The East West University Investment & Finance Club is attempting to change that pattern. On October 22, the organisation announced NeXTor 2.0, an inter-university competition that hands undergraduate students real trading capital and requires them to navigate actual market conditions. This isn't simulation. Participants receive Tk 15,000 and beneficiary owner accounts to construct portfolios that will rise or fall with genuine market movements.
Learning through consequence: The competition structure acknowledges that investment knowledge requires more than theory. Four workshops will run from October 30, covering basic investment principles, portfolio construction techniques, and trading mechanics. Between these sessions, participants face competitive rounds testing their grasp of concepts just introduced.
The opening round demands case analysis, forcing teams to evaluate companies and market conditions before they've mastered the vocabulary. Subsequent workshops then address portfolio construction in detail. Only after this foundation gets established do participants receive their trading capital and BO accounts to build competitive portfolios.
Traditional finance education separates theory from practice by semesters or years. Students memorise capital asset pricing models without understanding bid-ask spreads. They analyse historical returns without experiencing the psychology of watching their own capital fluctuate. NeXTor 2.0 compresses this timeline drastically, creating consequences for decisions made days after learning underlying concepts.
The prize structure: The competition offers a total prize pool of Tk 2,05,000, with the champion team receiving Tk 50,000, first runner-up earning Tk 30,000, and second runner-up taking Tk 20,000. Beyond cash prizes, finalists receive certificates, crests, BO accounts with trading capital, and access to skill development courses and internship opportunities.
These rewards extend past immediate gratification. Participants advancing to round three gain exposure to professional networks and practical experience that typically remains inaccessible until after graduation. For undergraduates, particularly those outside elite institutions, this represents rare access to market infrastructure and mentorship.
Why this matters now: Bangladesh faces a trust crisis in its equity markets. Regulatory enforcement remains inconsistent. Manipulation concerns persist. Retail investors continue losing whilst insiders profit. This environment creates self-perpetuating problems: distrust keeps capital away, shallow markets enable manipulation, manipulation reinforces distrust.
Breaking this cycle requires creating a generation of informed investors who understand market mechanics well enough to distinguish between systematic risk and systemic dysfunction. When thousands of young professionals enter the workforce having built actual portfolios, analysed real companies, and experienced market volatility firsthand, the quality of market participation improves.
City Bank sponsors the event as title partner, with City Brokerage Limited serving as associate. BIOM acts as the knowledge partner. The Financial Express is a media partner of the event.

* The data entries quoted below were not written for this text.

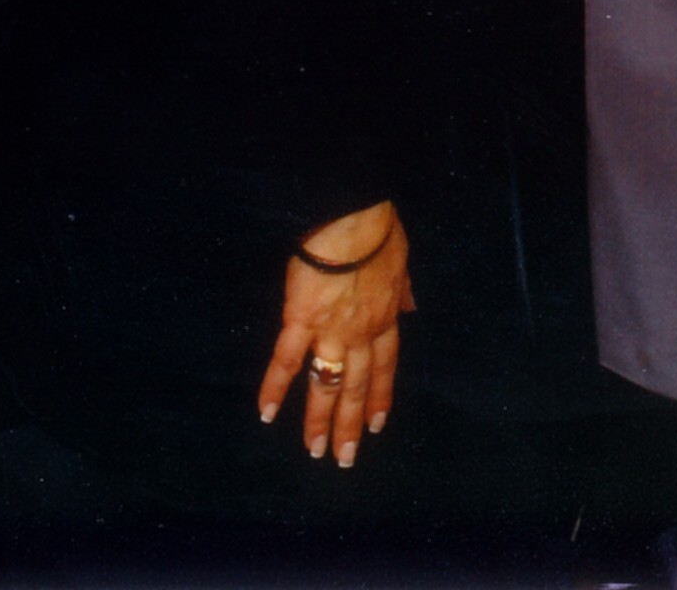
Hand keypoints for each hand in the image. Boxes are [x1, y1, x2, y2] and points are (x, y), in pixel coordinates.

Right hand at [258, 202, 413, 468]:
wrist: (354, 217)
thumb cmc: (377, 231)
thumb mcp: (401, 262)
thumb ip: (403, 289)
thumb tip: (411, 305)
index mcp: (384, 317)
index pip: (384, 367)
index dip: (379, 397)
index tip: (376, 425)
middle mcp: (360, 333)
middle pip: (356, 387)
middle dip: (350, 425)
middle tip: (344, 458)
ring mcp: (330, 330)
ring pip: (325, 384)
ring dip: (319, 420)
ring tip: (314, 451)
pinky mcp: (300, 319)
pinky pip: (286, 360)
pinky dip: (274, 388)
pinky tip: (266, 414)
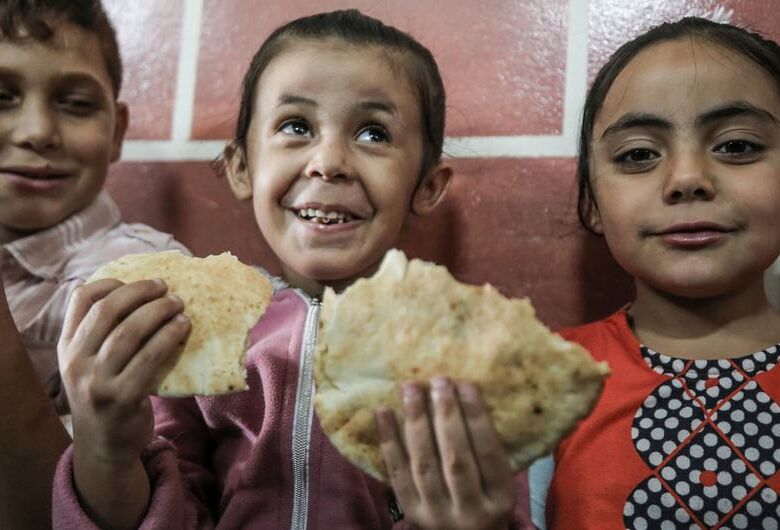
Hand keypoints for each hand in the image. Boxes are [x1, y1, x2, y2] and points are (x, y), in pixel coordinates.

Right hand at [58, 278, 189, 465]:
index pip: (80, 300)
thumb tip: (134, 291)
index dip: (110, 283)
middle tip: (165, 287)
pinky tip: (183, 328)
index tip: (135, 279)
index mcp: (66, 348)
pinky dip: (169, 337)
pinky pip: (149, 358)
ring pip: (129, 332)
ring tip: (179, 304)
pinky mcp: (122, 398)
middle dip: (140, 292)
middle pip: (108, 311)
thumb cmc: (105, 396)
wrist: (105, 446)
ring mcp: (97, 382)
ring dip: (158, 311)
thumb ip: (99, 334)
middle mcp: (76, 363)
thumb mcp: (89, 365)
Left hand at [377, 378, 514, 529]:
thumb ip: (490, 451)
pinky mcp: (411, 513)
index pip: (490, 455)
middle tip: (439, 381)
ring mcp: (437, 514)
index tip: (467, 384)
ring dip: (416, 422)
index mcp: (500, 500)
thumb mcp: (500, 486)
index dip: (477, 418)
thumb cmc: (485, 502)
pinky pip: (397, 474)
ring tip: (411, 389)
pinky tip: (383, 412)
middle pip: (456, 459)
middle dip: (447, 416)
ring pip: (425, 464)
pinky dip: (389, 441)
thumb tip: (471, 396)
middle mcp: (470, 510)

The broader implication: Financial literacy education in Bangladesh tends towards two extremes: abstract theory divorced from practice, or informal learning through costly trial and error. University curricula teach efficient market hypothesis without addressing how Bangladeshi markets actually function. Meanwhile, young professionals enter markets unprepared, make predictable mistakes, and retreat to fixed deposits and real estate.

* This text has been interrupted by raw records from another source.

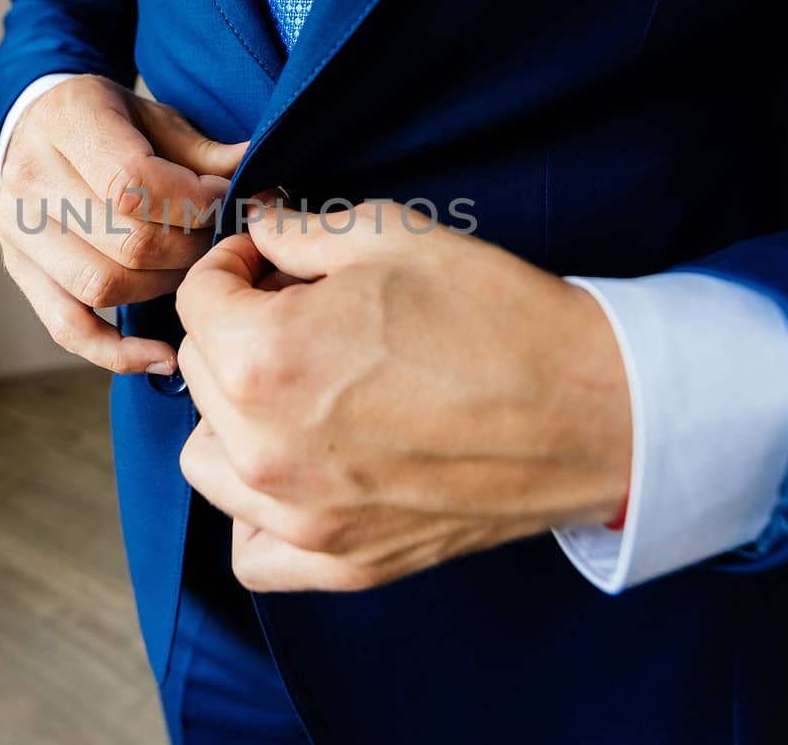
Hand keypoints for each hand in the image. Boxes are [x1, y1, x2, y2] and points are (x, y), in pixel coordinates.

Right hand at [0, 76, 246, 373]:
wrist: (41, 124)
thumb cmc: (111, 121)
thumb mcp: (156, 117)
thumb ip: (203, 153)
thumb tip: (262, 184)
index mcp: (66, 120)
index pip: (132, 184)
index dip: (193, 203)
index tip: (225, 202)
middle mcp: (29, 174)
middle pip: (125, 242)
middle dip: (188, 249)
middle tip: (217, 243)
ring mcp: (15, 228)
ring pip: (102, 286)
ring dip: (162, 288)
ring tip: (191, 272)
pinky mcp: (19, 270)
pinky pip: (68, 328)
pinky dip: (117, 352)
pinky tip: (163, 356)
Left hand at [175, 200, 630, 591]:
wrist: (589, 411)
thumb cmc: (498, 319)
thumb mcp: (394, 237)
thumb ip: (298, 232)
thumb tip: (255, 227)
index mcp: (266, 356)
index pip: (199, 298)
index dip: (233, 264)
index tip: (268, 261)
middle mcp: (264, 446)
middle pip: (198, 371)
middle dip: (235, 329)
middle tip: (297, 311)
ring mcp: (299, 515)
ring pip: (206, 458)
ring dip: (230, 415)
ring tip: (293, 388)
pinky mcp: (341, 561)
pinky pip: (250, 549)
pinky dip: (255, 511)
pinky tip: (296, 469)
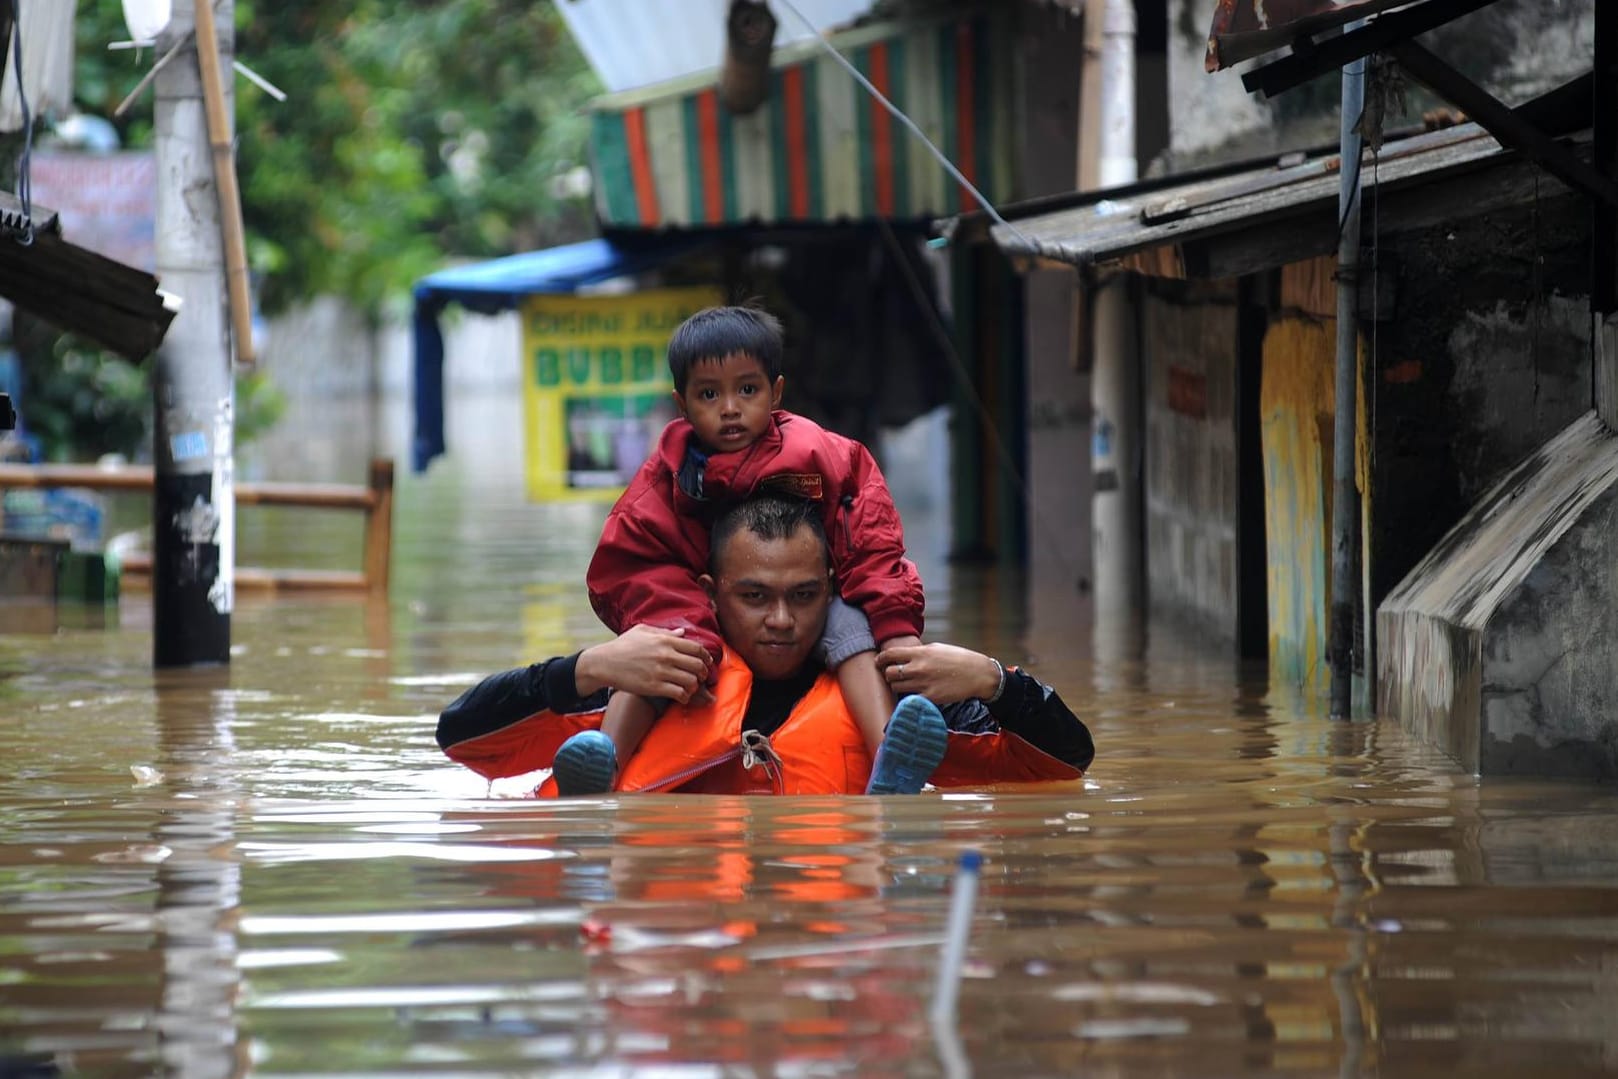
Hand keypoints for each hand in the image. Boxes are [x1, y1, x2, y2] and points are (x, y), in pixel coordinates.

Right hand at [575, 625, 711, 701]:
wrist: (604, 663)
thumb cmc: (622, 646)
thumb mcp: (642, 631)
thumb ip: (665, 632)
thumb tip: (682, 633)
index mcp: (665, 640)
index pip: (696, 648)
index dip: (705, 656)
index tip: (706, 662)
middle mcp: (666, 655)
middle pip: (697, 665)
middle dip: (702, 673)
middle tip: (700, 677)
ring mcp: (660, 672)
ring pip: (691, 681)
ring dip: (694, 686)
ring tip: (689, 687)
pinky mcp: (654, 687)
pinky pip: (679, 693)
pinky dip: (684, 696)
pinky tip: (680, 696)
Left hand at [877, 641, 999, 705]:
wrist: (978, 674)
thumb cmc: (959, 659)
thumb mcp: (937, 648)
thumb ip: (919, 652)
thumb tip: (905, 655)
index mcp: (920, 653)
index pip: (889, 655)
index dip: (880, 659)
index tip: (879, 662)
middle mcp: (918, 668)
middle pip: (889, 673)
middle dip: (889, 674)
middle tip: (894, 676)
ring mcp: (923, 684)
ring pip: (896, 687)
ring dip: (897, 686)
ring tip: (905, 685)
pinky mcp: (930, 698)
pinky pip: (909, 700)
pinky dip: (908, 699)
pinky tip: (913, 696)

NeXTor 2.0 occupies middle ground. Participants learn theory through workshops but immediately apply concepts with real capital at stake. They experience the psychological dimensions of investment that textbooks cannot convey: the temptation to chase momentum, the difficulty of admitting mistakes, the discipline required to maintain strategy when portfolios decline.
The grand finale will take place on December 14, 2025, and will be followed immediately by closing and prize-giving ceremonies. By that date, participants will have spent six weeks constructing portfolios, monitoring positions, and responding to market movements. Some will have earned returns. Others will have lost capital. All will have learned more about investment reality than most business graduates acquire in four-year degrees.
Whether this model scales beyond one competition remains uncertain. But the principle it demonstrates seems sound: financial literacy requires consequence, and consequence requires capital. Give students real money, real markets, and real stakes. Then watch what they learn.
The writer is the head of Research and Development at East West University Investment and Finance Club.